There are peaks and troughs in this pleasant but somewhat tentative revival at the Southwark Playhouse which wears its heart on its sleeve and is ultimately blessed with two fantastic leads who battle to keep you onside. At three hours it inevitably sags and there's never quite enough meat on the bones to warrant spending that much time in its company. The sexual politics are obviously dated, and whilst it attempts a 'Mad Men' style justification of a world where gormless executives chase their secretaries, it's presented without satire or bite which can read as rather tiresome to a modern eye.
The main problem in Simon's book is its changes in tone – whilst the first act roars with smutty jokes and sexist office-based sexual comedy, the second act probes at mental health, suicide and an attempt at a convincing relationship. The female characters, so faintly drawn they're barely visible, prove difficult to connect with whilst the men are so base and broad that they rarely extend beyond parody. Jokes are set up and land sometimes without reaction and the script really begins to show its age.

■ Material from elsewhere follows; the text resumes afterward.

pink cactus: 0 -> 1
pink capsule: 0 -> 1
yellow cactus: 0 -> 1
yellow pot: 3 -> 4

It's a problem director Bronagh Lagan never fully solves, and for all the uplifting melodies it's the book scenes where the energy falls flat. The audience are spoken to directly by Baxter but it's with a gentle shrug of the shoulders rather than a zippy grab-em-by-the-collar that Simon's book ultimately requires. We need to hit the ground running and be instantly involved, when in truth it took a good while for the first laugh of the evening to land – a problem in musical comedy.

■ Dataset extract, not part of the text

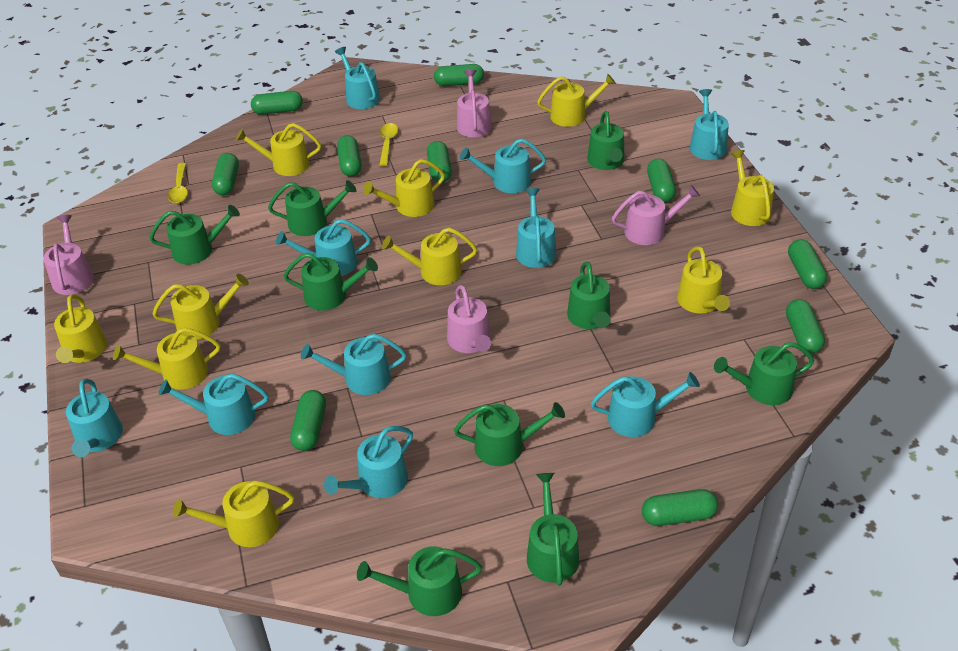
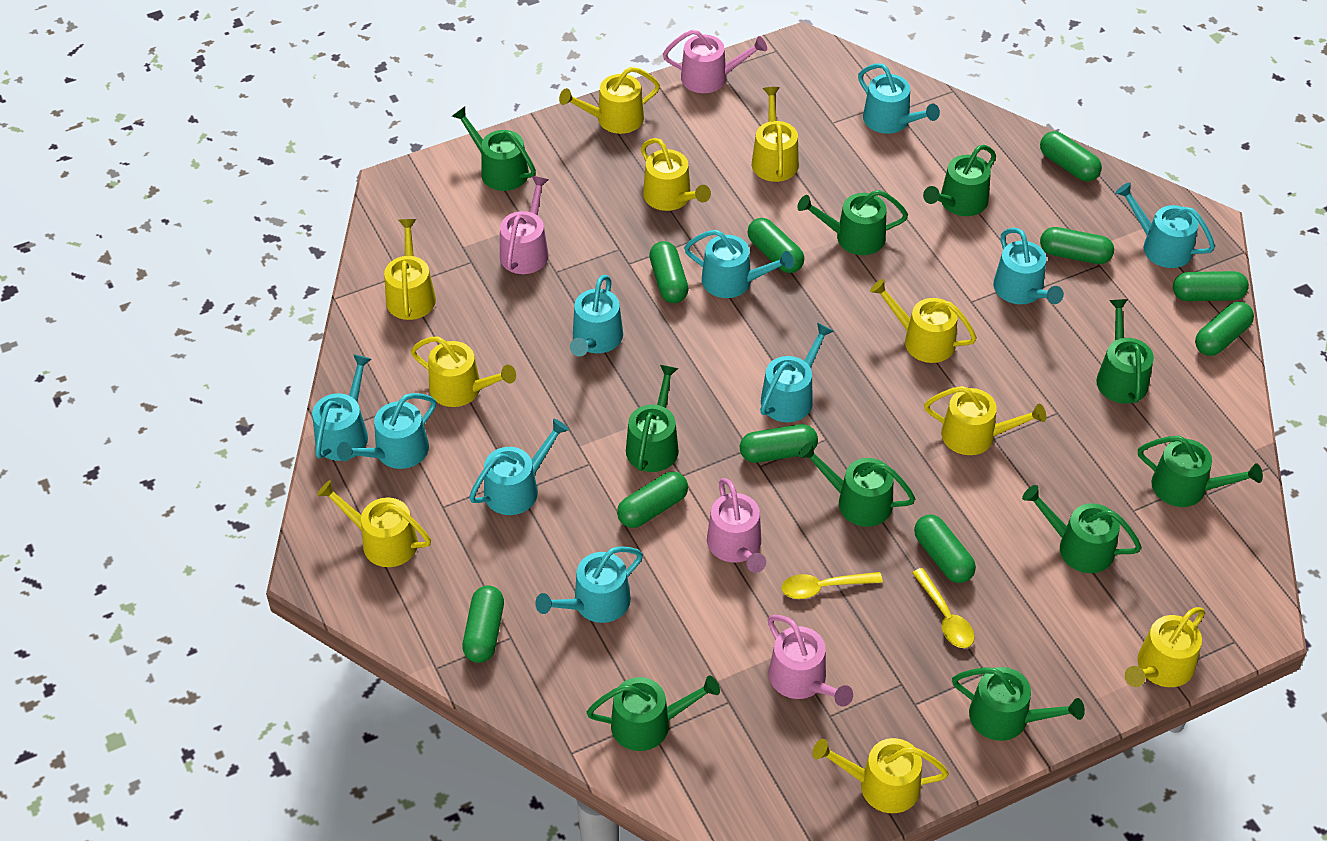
green watering can: 9 -> 10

Neil Simon was known as a champion musical-comedy fixer, frequently drafted in to perform life-changing surgery on shows out of town, often being told to just add pages of jokes and make a book that isn't working funny. In Promises, Promises there are moments of comedic genius, namely the opening of the second act where Chuck picks up a rogue barfly on Christmas Eve. Although a deviation from both plot, and in some cases sense, the role offers a scene stealing (and Tony Award-winning) moment for a comedic character actress, a much needed jolt of energy that Alex Young takes in her stride. It's here that the time begins to fly and you settle in to have a good time.
If the show is to be remembered for one thing other than the score it's the opportunity for choreography, and here Michael Bennett's famous “Turkey Lurkey Time” is ably delivered by Clare Doyle, Natalie Moore-Williams and Emily Squibb, although it fails to bring down the house as well it might, not building to a climax and using the static males on the sidelines that sometimes cloud the energy. Of the ensemble, they collectively have a tight and powerful vocal sound but feel somewhat underused, despite the often laboured set changes that once again slow the pace.
The true delight of the production is the careful chemistry between Gabriel Vick and Daisy Maywood who are both easy to fall for and exude charm and a genial performance style. Whilst Vick doesn't have the sharp audience repartee that helped Sean Hayes connect in the last Broadway production, he does have a sympathetic, yet never pitiful, manner that helps you invest on a more intimate level. With a cracking voice, he delivers each Bacharach song with style, barely leaving the stage. Maywood brings life to the waifish Fran through her knock-out vocals and charming presentation, but the character itself remains a complete mystery and you're never quite sure when she's in control or at her most vulnerable.
Despite a somewhat wobbly press night it would be unfair to say that the production is without its charm, although at three hours it does prove to be more taxing than it ought to be. The songs fly thick and fast, and despite being listed in the programme the number interpolated for the recent revival “I Say a Little Prayer” was skipped. Whether it's in or not, Bacharach fans will find much to enjoy in Eliot Davis and Steve Edis' reduced orchestration that keeps the spirit and soul of the numbers alive, but sadly I can't promise much more than that.